-- Opening Marker --

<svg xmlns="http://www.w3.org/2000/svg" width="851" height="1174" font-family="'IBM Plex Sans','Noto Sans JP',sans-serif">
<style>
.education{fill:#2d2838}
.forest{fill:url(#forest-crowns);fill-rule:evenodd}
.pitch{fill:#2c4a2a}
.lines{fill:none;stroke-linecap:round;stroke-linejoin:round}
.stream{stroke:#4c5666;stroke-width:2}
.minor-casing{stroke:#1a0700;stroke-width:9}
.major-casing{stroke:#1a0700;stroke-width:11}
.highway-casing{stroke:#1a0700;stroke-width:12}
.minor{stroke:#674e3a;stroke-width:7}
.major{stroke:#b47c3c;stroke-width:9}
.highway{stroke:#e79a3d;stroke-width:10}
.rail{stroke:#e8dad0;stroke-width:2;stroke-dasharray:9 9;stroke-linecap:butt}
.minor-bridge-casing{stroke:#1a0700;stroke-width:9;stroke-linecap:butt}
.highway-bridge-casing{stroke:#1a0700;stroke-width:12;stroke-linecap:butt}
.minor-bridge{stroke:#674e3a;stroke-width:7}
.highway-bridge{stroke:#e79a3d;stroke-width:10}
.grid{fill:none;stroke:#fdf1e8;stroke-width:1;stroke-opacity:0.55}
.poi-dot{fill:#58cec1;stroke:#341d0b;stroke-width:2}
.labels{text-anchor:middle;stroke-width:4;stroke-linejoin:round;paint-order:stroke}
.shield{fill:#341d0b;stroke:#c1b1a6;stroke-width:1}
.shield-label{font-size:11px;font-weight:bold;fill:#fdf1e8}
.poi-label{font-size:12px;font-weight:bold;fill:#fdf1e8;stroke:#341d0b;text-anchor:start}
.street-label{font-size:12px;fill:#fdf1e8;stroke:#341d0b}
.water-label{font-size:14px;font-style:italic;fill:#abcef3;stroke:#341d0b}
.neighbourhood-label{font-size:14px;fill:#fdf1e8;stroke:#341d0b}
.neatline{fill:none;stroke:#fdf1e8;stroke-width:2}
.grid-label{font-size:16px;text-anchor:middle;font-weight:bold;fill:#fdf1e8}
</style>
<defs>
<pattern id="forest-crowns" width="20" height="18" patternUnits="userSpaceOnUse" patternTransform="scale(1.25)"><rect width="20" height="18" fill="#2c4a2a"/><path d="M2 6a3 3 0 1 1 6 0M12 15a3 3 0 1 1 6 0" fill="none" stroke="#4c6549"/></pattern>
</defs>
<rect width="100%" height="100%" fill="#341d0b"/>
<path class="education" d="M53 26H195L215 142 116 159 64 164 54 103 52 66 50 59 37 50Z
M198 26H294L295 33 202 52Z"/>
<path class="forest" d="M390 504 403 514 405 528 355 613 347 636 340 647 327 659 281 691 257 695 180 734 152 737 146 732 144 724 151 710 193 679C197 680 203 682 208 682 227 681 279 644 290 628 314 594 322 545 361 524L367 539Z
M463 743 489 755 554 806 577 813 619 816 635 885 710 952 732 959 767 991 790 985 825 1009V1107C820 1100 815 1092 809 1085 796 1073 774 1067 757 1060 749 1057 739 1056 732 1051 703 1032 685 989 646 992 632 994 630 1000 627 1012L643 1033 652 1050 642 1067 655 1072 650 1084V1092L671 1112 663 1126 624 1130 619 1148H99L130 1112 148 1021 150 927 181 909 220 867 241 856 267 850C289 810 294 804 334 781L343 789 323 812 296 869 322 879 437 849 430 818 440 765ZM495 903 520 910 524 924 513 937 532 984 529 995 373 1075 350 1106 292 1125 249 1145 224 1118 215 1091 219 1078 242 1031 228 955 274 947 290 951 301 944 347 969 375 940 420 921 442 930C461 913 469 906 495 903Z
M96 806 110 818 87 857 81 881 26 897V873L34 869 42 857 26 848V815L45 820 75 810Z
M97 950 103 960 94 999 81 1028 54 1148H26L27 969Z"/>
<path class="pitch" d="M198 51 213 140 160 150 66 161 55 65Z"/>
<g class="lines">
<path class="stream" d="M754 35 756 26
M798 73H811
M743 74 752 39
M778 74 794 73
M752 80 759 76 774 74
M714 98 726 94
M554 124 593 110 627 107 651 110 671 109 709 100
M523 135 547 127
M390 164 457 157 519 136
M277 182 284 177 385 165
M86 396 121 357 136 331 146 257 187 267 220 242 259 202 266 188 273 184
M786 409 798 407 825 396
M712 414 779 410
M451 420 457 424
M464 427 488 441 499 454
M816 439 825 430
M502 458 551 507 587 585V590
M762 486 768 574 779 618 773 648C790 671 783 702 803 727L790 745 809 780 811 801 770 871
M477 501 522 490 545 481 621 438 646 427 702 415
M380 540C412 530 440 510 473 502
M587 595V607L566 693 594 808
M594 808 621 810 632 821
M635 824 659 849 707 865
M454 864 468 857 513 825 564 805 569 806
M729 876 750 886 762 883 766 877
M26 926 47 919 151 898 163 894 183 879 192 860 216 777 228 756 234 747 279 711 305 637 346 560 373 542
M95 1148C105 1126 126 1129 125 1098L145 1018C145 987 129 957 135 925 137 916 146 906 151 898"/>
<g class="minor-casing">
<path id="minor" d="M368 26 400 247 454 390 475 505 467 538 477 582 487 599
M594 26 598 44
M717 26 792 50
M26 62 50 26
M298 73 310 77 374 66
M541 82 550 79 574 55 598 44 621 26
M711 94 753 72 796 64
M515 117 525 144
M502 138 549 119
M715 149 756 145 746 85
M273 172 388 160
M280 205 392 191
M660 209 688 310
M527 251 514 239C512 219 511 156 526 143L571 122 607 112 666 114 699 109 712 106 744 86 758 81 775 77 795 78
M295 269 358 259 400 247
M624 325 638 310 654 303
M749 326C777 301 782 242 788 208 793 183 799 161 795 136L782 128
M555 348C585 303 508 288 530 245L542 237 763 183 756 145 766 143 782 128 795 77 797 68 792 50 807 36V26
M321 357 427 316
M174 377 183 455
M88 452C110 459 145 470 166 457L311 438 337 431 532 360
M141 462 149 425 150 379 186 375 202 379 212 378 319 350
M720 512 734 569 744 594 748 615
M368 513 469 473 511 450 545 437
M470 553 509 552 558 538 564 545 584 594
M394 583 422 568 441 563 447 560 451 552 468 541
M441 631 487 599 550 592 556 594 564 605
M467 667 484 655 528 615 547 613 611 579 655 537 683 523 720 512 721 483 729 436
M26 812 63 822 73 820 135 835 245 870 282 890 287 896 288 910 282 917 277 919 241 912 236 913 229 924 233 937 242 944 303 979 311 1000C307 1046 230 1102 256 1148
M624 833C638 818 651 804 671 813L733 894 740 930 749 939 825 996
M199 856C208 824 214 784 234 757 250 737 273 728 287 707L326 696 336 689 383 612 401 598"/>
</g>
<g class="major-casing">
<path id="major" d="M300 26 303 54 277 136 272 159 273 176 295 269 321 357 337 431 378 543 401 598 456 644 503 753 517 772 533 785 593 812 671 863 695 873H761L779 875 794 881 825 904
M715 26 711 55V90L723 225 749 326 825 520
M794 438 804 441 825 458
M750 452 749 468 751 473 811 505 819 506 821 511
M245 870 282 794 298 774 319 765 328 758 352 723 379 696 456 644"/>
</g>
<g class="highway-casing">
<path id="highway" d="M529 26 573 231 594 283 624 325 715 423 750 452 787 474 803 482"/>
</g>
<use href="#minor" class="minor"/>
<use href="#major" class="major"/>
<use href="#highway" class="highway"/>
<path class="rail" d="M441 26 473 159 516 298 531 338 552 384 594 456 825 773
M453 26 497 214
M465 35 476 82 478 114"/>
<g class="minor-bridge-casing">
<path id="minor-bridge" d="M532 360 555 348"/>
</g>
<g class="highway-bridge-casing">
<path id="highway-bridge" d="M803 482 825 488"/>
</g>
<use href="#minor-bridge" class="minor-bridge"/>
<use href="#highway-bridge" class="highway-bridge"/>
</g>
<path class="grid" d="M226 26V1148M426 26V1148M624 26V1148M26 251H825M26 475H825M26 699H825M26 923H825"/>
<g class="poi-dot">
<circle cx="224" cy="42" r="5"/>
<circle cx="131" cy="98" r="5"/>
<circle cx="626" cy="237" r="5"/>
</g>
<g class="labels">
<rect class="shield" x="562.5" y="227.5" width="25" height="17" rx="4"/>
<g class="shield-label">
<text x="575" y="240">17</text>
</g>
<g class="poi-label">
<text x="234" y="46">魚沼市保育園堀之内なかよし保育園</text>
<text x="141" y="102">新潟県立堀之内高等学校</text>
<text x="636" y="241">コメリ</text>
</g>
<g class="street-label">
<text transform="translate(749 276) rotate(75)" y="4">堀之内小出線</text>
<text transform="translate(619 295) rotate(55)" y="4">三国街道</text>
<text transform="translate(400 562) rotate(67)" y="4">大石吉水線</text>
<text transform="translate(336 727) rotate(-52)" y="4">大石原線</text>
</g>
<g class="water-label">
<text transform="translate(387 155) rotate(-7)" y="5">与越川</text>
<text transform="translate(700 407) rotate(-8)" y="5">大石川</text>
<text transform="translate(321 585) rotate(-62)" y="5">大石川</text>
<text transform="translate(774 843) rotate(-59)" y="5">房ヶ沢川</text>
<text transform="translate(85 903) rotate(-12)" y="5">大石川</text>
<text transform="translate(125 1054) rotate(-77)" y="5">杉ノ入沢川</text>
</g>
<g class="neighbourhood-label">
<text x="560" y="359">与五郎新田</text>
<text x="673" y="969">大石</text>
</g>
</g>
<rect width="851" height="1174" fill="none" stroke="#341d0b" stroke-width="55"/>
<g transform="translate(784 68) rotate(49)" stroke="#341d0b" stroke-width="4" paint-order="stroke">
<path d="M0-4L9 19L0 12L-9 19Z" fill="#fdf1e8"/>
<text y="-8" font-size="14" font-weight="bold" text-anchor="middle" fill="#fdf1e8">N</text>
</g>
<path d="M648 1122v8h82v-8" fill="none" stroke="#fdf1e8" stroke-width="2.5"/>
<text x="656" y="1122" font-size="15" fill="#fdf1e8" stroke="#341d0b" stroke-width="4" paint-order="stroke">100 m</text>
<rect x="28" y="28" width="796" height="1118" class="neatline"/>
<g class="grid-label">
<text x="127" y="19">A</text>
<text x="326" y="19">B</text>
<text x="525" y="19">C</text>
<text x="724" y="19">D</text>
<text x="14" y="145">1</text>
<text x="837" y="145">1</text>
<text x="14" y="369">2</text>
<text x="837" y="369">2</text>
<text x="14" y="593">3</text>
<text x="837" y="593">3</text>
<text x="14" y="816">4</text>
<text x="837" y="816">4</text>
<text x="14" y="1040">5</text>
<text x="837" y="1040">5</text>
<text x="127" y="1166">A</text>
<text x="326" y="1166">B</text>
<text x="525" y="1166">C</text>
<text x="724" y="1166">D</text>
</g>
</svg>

-- Closing Marker --
-- Opening Marker --

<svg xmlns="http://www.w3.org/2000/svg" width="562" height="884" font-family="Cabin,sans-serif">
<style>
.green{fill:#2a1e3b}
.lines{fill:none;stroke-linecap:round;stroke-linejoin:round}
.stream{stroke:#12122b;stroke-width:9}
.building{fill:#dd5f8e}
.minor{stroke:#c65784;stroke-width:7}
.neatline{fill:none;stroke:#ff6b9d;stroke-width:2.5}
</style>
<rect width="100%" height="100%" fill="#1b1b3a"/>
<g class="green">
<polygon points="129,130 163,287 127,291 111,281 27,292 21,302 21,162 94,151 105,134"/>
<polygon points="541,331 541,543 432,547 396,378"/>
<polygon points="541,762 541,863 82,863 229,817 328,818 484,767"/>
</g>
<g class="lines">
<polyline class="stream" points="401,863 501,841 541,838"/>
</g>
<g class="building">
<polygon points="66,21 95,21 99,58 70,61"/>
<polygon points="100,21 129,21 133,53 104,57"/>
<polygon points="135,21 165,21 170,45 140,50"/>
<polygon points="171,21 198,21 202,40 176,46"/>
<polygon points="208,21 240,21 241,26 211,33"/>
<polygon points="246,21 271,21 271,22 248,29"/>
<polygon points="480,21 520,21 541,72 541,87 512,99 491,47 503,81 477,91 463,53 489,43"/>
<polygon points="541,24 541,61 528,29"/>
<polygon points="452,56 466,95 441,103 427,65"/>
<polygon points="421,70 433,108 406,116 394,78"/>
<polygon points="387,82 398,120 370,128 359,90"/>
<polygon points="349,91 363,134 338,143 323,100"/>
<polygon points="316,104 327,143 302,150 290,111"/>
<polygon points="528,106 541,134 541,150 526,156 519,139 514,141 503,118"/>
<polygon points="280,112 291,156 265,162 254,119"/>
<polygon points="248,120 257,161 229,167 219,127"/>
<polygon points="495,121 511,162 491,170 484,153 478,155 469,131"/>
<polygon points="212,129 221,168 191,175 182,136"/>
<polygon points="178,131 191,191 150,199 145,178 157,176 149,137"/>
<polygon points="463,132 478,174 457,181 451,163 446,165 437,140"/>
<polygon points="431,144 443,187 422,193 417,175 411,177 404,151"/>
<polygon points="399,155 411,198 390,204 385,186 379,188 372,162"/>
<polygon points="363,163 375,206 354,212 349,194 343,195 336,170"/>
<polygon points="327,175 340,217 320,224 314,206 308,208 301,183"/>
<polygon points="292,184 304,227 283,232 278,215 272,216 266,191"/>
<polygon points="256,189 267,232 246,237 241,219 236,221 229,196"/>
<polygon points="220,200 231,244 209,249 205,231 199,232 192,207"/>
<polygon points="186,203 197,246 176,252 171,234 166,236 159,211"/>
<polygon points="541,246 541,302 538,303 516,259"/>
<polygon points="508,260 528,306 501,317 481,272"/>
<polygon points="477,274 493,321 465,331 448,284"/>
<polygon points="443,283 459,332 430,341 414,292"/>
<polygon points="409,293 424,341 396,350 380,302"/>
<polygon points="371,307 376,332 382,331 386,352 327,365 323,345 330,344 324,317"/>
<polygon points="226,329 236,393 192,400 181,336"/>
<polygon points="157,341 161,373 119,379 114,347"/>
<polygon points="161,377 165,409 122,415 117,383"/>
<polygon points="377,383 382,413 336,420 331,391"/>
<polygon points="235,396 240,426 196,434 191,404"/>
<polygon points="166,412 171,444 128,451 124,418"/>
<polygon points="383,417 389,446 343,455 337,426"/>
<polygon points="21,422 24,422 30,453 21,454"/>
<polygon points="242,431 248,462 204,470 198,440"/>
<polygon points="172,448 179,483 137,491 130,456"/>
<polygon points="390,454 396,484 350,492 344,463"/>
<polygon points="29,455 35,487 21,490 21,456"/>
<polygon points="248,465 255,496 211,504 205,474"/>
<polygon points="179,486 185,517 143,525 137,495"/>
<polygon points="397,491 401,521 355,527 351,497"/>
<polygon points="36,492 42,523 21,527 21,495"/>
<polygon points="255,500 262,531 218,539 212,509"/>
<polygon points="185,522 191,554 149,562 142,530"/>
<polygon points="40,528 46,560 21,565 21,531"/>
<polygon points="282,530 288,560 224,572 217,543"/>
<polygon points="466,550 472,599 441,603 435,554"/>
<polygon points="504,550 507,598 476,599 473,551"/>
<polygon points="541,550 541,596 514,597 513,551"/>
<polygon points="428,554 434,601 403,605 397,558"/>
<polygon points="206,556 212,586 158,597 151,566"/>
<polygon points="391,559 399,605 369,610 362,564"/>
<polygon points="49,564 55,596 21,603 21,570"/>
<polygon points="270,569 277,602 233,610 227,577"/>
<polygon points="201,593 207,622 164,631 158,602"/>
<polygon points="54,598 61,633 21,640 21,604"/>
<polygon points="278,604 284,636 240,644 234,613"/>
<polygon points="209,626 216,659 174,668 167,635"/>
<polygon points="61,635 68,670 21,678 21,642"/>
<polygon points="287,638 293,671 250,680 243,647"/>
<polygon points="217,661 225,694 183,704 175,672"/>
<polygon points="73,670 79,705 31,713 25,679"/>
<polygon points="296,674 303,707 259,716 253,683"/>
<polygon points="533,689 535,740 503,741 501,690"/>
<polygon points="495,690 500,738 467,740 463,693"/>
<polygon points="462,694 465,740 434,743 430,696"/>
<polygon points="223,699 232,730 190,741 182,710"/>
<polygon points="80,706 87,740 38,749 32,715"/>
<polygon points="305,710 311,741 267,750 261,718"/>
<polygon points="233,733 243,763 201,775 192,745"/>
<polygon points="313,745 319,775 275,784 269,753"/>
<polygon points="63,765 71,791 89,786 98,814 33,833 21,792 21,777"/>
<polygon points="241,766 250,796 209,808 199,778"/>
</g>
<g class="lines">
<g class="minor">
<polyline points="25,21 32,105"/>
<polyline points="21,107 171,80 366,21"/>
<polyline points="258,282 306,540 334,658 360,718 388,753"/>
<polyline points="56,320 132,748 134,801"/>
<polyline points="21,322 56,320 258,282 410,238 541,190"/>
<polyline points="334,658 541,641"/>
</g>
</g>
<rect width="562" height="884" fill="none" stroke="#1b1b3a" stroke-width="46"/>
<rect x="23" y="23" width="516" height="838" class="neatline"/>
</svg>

-- Closing Marker --
-- Opening Marker --

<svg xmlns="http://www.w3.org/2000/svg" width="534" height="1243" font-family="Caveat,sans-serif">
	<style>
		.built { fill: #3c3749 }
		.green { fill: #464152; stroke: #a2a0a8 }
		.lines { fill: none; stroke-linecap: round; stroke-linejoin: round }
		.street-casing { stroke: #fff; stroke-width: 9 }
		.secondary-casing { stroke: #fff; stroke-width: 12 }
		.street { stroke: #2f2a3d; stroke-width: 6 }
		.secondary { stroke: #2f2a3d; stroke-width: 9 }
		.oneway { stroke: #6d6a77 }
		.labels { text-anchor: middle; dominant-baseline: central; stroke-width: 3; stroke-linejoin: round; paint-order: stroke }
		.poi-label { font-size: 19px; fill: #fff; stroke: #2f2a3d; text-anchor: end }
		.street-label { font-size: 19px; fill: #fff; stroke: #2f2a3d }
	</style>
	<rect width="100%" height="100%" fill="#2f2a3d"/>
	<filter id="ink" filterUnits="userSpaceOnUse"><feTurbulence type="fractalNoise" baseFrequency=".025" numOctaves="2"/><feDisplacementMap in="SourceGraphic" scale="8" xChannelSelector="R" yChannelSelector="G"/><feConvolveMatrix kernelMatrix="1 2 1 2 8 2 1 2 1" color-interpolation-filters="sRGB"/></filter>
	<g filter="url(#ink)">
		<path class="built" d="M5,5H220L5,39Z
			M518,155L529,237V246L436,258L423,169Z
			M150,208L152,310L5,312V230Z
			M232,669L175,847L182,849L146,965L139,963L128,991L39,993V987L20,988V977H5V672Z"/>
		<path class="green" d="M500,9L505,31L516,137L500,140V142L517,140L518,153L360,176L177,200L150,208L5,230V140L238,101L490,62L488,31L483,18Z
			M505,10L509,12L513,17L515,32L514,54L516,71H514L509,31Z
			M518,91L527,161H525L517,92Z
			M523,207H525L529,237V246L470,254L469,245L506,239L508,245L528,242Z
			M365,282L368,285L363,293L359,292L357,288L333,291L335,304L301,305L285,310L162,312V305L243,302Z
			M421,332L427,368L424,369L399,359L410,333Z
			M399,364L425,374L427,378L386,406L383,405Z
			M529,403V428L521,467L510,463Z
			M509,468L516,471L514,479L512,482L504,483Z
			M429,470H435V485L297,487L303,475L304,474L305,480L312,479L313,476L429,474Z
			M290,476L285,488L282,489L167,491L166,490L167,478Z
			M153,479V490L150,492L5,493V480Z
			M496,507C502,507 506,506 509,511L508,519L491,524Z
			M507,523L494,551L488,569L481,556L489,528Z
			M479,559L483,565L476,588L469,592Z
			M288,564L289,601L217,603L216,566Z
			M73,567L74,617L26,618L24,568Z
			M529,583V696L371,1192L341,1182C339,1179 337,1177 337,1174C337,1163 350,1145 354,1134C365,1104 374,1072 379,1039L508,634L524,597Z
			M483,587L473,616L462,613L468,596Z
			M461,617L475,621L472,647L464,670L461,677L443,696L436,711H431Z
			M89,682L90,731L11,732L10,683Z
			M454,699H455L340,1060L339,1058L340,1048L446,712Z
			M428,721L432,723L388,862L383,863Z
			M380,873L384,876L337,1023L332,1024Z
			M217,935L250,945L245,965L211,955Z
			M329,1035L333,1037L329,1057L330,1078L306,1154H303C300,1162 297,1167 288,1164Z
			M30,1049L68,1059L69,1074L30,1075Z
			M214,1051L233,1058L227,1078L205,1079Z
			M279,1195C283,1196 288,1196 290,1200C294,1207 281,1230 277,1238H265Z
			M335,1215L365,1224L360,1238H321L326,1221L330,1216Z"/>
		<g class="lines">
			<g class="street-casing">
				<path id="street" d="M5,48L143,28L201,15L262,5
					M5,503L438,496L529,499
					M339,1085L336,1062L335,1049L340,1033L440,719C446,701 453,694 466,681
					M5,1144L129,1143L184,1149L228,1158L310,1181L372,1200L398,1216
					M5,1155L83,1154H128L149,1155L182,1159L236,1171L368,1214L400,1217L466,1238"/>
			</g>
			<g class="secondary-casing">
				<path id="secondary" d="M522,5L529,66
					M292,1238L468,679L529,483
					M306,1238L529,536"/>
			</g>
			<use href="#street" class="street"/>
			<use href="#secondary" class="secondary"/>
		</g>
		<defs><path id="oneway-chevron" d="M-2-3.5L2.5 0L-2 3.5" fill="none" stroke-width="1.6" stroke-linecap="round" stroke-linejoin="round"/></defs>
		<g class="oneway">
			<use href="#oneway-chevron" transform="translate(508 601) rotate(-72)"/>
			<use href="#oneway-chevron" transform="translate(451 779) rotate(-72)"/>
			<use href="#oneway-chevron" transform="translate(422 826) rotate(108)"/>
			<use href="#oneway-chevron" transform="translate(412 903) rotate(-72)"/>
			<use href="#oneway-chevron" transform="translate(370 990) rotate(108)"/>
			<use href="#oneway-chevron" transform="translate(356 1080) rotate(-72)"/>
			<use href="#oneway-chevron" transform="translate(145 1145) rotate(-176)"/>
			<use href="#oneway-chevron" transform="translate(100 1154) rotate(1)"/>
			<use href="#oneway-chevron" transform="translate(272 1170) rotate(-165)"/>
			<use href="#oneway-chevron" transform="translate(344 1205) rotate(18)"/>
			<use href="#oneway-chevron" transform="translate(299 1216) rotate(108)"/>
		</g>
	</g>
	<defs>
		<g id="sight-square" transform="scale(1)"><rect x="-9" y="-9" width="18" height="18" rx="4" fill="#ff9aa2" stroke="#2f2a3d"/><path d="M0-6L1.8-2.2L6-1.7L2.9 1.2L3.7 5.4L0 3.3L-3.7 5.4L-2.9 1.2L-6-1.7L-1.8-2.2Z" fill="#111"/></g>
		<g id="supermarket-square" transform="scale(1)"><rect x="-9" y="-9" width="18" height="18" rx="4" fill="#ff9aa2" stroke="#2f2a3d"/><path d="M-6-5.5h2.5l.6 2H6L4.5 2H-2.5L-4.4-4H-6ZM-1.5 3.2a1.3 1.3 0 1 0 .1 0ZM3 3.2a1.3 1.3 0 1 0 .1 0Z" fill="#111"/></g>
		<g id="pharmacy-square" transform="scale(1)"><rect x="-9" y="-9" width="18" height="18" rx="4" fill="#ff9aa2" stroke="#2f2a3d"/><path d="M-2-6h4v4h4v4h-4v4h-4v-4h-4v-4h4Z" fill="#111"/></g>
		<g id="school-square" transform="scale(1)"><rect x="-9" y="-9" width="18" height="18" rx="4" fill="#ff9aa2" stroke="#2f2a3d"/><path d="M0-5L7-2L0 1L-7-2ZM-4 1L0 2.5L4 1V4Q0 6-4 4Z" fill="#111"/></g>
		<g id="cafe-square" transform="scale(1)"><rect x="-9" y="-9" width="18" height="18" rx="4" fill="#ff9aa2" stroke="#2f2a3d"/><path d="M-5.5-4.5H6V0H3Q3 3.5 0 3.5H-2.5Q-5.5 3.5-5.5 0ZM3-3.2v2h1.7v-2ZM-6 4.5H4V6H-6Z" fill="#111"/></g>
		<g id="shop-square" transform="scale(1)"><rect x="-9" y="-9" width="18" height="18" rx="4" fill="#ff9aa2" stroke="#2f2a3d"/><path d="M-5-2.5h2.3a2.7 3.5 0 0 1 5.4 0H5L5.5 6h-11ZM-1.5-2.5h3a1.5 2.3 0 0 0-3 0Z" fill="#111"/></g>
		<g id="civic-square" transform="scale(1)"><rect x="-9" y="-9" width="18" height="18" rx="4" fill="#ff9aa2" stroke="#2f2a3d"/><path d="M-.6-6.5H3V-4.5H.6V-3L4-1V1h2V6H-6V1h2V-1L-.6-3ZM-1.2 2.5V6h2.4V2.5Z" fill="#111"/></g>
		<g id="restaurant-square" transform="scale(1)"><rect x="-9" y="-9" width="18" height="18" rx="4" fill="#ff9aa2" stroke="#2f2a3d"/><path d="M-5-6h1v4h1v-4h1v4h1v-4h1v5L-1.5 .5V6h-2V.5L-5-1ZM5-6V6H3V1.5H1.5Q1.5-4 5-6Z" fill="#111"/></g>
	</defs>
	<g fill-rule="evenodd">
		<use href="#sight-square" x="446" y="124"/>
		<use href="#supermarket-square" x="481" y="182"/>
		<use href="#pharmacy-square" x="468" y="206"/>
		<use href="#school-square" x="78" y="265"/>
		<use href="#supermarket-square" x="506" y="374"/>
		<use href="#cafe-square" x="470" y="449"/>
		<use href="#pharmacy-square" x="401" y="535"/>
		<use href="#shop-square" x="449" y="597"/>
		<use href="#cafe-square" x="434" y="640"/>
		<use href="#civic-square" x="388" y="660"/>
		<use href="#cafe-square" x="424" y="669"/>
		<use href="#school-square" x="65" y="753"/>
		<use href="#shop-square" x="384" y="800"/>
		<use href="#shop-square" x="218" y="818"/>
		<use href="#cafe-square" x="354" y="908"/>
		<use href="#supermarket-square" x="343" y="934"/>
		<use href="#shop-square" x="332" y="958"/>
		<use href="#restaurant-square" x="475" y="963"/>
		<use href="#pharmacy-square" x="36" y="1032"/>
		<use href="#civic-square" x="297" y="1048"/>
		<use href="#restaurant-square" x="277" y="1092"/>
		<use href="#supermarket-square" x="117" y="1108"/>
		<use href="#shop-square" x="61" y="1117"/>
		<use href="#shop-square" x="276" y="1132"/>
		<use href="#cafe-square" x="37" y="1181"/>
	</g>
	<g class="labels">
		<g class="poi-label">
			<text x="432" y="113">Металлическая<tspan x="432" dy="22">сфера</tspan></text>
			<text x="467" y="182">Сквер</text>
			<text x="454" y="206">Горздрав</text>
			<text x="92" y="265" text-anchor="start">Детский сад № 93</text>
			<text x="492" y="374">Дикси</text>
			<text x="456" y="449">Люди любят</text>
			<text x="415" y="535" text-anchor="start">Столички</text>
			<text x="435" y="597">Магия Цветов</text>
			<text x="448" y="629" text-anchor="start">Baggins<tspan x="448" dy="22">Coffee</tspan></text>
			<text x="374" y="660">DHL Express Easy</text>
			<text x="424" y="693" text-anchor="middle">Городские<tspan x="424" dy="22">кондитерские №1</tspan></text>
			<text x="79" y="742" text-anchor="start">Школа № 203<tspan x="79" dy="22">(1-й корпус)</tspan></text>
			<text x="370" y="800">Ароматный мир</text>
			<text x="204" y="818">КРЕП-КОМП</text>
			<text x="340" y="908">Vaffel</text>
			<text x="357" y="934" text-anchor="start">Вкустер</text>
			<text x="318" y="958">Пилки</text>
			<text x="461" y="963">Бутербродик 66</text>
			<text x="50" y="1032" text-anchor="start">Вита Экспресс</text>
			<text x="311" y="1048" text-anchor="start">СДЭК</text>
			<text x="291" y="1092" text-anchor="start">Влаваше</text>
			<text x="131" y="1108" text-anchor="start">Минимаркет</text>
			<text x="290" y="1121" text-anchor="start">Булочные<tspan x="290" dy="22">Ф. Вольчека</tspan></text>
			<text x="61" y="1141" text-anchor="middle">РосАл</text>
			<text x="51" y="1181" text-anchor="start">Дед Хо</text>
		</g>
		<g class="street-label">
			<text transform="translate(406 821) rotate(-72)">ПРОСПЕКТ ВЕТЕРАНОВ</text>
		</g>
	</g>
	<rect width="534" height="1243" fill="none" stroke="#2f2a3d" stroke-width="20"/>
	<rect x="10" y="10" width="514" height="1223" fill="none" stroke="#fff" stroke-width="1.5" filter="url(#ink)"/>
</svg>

-- Closing Marker --

### About this exercise
Please go through the material and return each line where the word "rule" appears.

### Written answer
.forest{fill:url(#forest-crowns);fill-rule:evenodd}
	<g fill-rule="evenodd">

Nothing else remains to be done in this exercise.